History of the Institut

The Institut pour la démocratie was founded in Paris in 1986 to help better understand the origins of the deficiencies of the French political system and identify the remedies liable to put the country back on track. Given that a number of its inhabitants had doubts as to the democratic character of the regime, the aim was to take into account the latest findings of political research in order to measure, so to speak, the gaps between theory and practice.

This approach had been made possible since a research director at the C.N.R.S., historian, philosopher and sociologist Jean Baechler, the principal disciple of Raymond Aron, had published a work of reference entitled Démocraties (ed. Calmann-Lévy, 1985). Because a general theory may be drawn from the observation of political life throughout time and the history of mankind is known at last, enabling us to consider the latter as a laboratory, it is possible to demonstrate why democracy is the regime naturally suiting the human species.
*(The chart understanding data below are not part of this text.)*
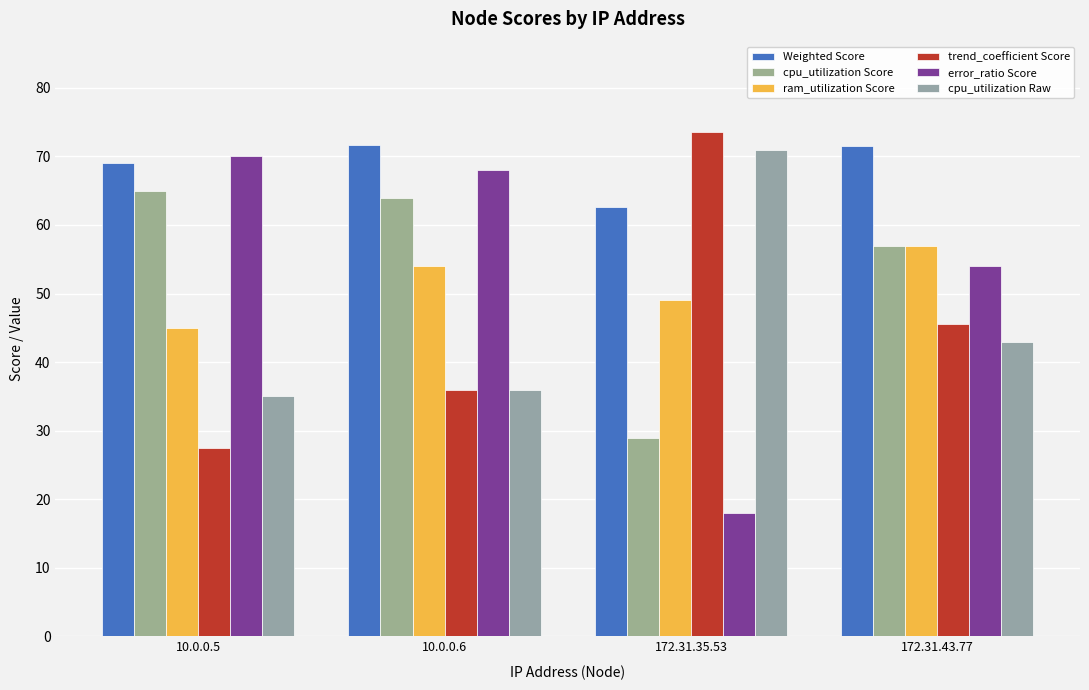

What is the label of the 1st bar from the left?

10.0.0.5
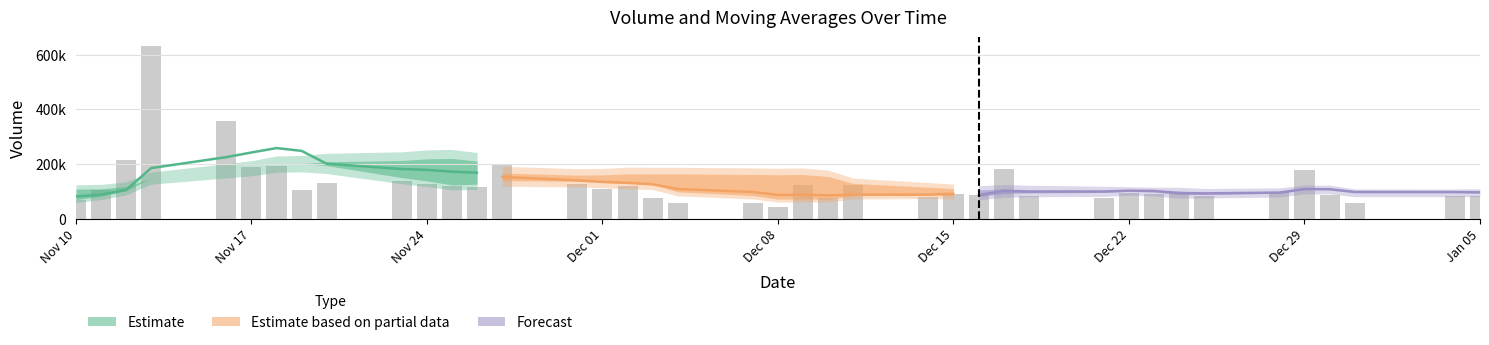

Is it true that the value at Dec 29 is 137031.3?

False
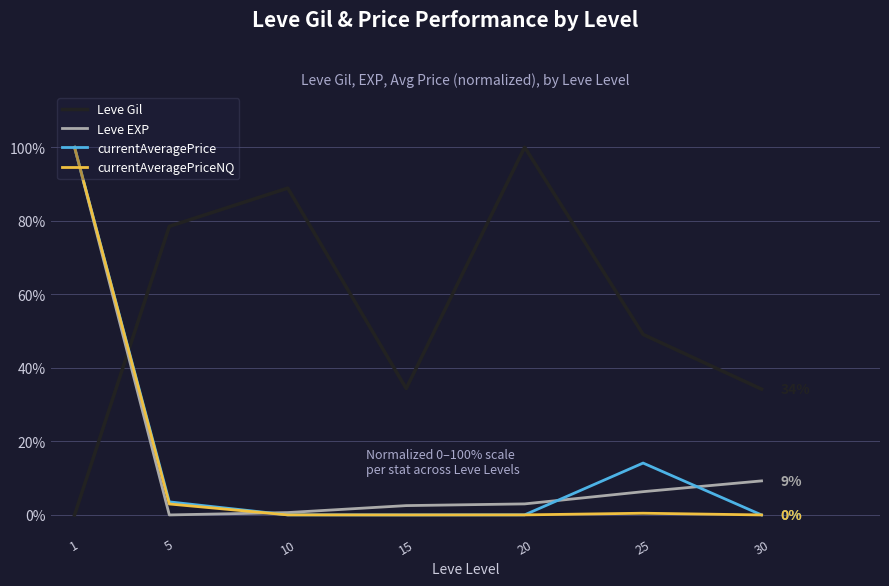

What are all the series names shown in the legend?

Leve Gil, Leve EXP, currentAveragePrice, currentAveragePriceNQ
Moreover, archeology gives the means to check that its rules were abided by in paleolithic ages, before the situation deteriorated with the emergence, in a second phase of history, of kingdoms and empires.

The mainsprings of democracy eventually cropped up again from the depths of the European society in the Middle Ages. This had nothing to do with Ancient Greece : they were released again by the feudal contact, a phenomenon also observed in Japan. The so-called democratic regimes are therefore the products of both empiricism and the slow evolution of the institutions over a thousand years, notwithstanding some brutal accelerations. It was necessary to wait until dysfunctions appeared in contemporary regimes, however, for the democratic model to eventually stand out in broad daylight in all its rationality, validated by experience and also by the use of finer concepts and analysis tools allowing to give a more precise account of reality.

Since it had become possible to drastically overhaul the case of France, the Institut pour la démocratie in 2011 published the book entitled Relever la France, les dix remèdes [Raising France again, the ten remedies], the teachings of which can apply to most countries. The work of reflection on the necessity to incorporate major philosophical principles in the best possible way into institutions under domestic law delineates the domain of political engineering, of which the Institut pour la démocratie has become one of the pioneers. Armed with a measurement device, contemporary countries will be able to accelerate their democratic mutation, all the more so since the citizens will at last have the keys to the worldwide system at their disposal. This mutation, however, will never be totally achieved, since perfection is beyond mankind’s reach.